Esercizio A | Trascrivi dal testo sulle Sentinelle in Piedi la parte che si apre con le parole contenenti "Finora non ho" e si chiude con "forma di dissenso.".
Esercizio B |
Rispondi a queste domande sul testo sulle Sentinelle in Piedi, scrivendo ogni risposta su una riga con lo stesso segno:
(i) Finora chi scrive ha mai aderito a un'iniziativa delle Sentinelle in Piedi?
(ii) Grazie a che cosa, secondo il testo, il nuovo totalitarismo sta cercando di imporsi?
(iii) Che cosa fanno in piazza i padri di famiglia e i ragazzi perbene di cui parla il testo?
Esercizio C | Riscrivi più in breve il paragrafo del testo sulle Sentinelle in Piedi che comincia con "Finora non ho mai aderito", mantenendone i fatti principali.

Io difendo il buon senso, io difendo la famiglia, io difendo le Sentinelle in Piedi

Io difendo il buon senso, io difendo la famiglia, io difendo le Sentinelle in Piedi

Finora non ho mai aderito ad alcuna iniziativa delle Sentinelle in Piedi e dubito che lo farò in futuro: non credo, infatti, di possedere un autocontrollo tale per riuscire a non reagire alla violenza dei seguaci del nuovo totalitarismo che avanza e che sta cercando di imporsi grazie al controllo pressoché totale dei media  e grazie alla criminalizzazione di ogni forma di dissenso.

Ciò nonostante non posso esimermi dal manifestare tutta la mia stima per quei padri di famiglia e quei ragazzi perbene che, senza ricevere alcun finanziamento pubblico e senza avere alcuna organizzazione politica  o sindacale alle spalle, si riuniscono in piazza per leggere un libro in silenzio.

Dati forniti |
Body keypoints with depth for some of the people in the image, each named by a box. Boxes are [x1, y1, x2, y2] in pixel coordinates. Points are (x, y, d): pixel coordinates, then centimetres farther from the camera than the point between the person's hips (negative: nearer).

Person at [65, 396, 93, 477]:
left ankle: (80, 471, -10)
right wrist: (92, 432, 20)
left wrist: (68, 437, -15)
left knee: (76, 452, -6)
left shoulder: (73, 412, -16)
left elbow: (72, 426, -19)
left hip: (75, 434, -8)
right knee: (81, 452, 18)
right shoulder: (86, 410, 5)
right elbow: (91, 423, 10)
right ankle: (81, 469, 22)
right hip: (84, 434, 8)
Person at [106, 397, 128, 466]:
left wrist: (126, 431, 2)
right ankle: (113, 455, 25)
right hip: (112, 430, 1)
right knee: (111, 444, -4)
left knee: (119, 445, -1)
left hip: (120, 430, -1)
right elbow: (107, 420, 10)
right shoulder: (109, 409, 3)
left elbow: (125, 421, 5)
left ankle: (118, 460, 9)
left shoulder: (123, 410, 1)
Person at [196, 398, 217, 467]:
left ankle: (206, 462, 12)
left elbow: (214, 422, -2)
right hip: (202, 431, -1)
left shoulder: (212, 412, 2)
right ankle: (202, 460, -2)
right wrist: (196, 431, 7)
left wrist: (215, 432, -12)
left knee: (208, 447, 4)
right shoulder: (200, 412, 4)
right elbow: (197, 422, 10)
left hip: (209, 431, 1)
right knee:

Risposta A |
Finora non ho mai aderito ad alcuna iniziativa delle Sentinelle in Piedi e dubito che lo farò in futuro: non credo, infatti, di possedere un autocontrollo tale per riuscire a non reagire alla violenza dei seguaci del nuovo totalitarismo che avanza e che sta cercando di imporsi grazie al controllo pressoché totale dei media  e grazie alla criminalizzazione di ogni forma di dissenso.

Risposta B |
(i) No, non ha mai aderito ad alcuna iniziativa.
(ii) Grazie al controllo pressoché totale dei media e alla criminalizzazione di ogni forma di dissenso.
(iii) Si riuniscono per leggere un libro in silenzio.

Risposta C | Non ho mai partecipato alle iniziative delle Sentinelle in Piedi e probabilmente non lo farò. Temo infatti di non riuscire a trattenermi davanti alla violenza dei seguaci di un nuovo totalitarismo. Questo totalitarismo cerca di imporsi controllando quasi tutti i media e criminalizzando ogni dissenso.